Well, you have to define the objects somehow. You could as well
define them so that the transformations can be executed at each frame,
at *no additional cost*. The transformation code must exist in one form
or another.
> You keep claiming that you can just somehow "untransform"
> the matrix
Do you understand the concept of resetting a transformation matrix?
Or is that concept way too difficult for you to comprehend?
>, or change it later, even when doing something like
> translate->rotate->translate irrevocably creates conditions where its no
> longer as simple as just adding one new rotation.
I don't think you even understand how transformation matrices work.
If you really think that an individual transformation couldn't be removed
from a transformation matrix even after several other transformations
have been applied to it, then you should *really* acquaint yourself with
transformation matrices and the math involved.
In all these posts I haven't even been talking about removing/changing
one single transformation from the transformation matrix, but even that
is certainly possible to do to a transformation matrix, if you really
wanted to do so. (No, it's not possible to retrieve every individual
transformation which has been applied to a transformation matrix, but
if you already know which transformations has been applied to it, it is
possible to undo one of them. Anyways, that's not very relevant.)
> Some how you have to
> both save memory "and" provide a way to change interdependent
> transforms
You don't understand this either, do you? The memory wasting comes in
your solution in that *every* object will have a useless array, wasting
memory, when none is needed.
In other words, in your "solution" every object has a transformation
array *and* there exists SDL code which writes values to that array.

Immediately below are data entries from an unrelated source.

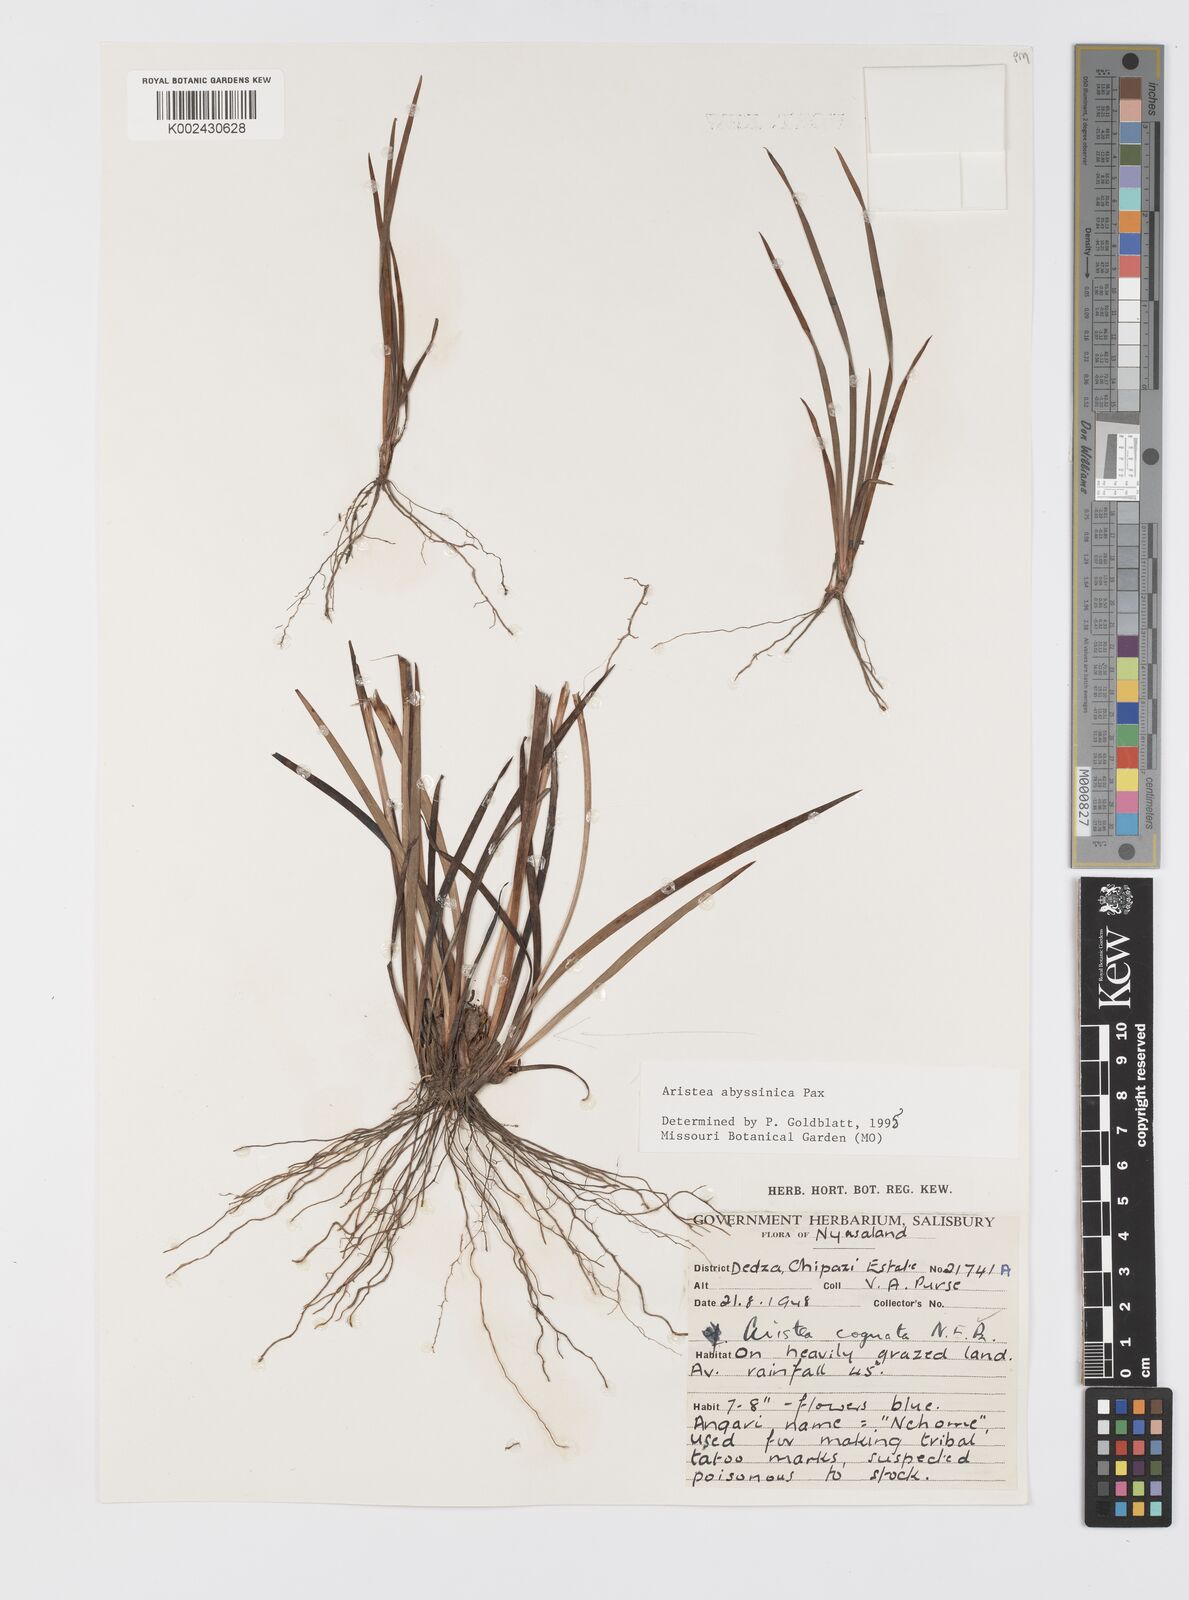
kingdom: Plantae
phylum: Tracheophyta
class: Liliopsida
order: Asparagales
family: Iridaceae
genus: Aristea
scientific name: Aristea abyssinica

In the correct solution there's no such array and only the code exists.
Do you understand now how there's less memory requirements in this way?
>, which, unless you are a fracking mathmatician, isn't going
> to be practical.
You don't need to be a mathematician to apply a series of transformations
to an object. It's just a question of syntax.
> any solution you come up with, at minimum, is going to
> require some transforms to be user changable
How does the current SDL handle transformations which change from one
frame to the other? Why should the new SDL be any different (except that
re-parsing the object itself can be skipped)?
> after the fact, and
> keeping **all** of them in an array, to be applied later, is **worse**
> that keeping all the of the initial states on the object, then just
> changing the one you actually need to.
Why is it worse?
The only thing which is worse is your solution: You are hard-coding one
specific solution, and you are wasting memory by having a useless array
in each single object.
> I haven't seen any argument from you that does a thing to truly address
> that issue.
That's because you have a misunderstanding about how transformations work.
Answer me this: Why the current POV-Ray doesn't need object-specific
transformation arrays?
The answer is not "because it re-parses the objects at each frame".
That re-parsing could perfectly be skipped with the proper syntax changes.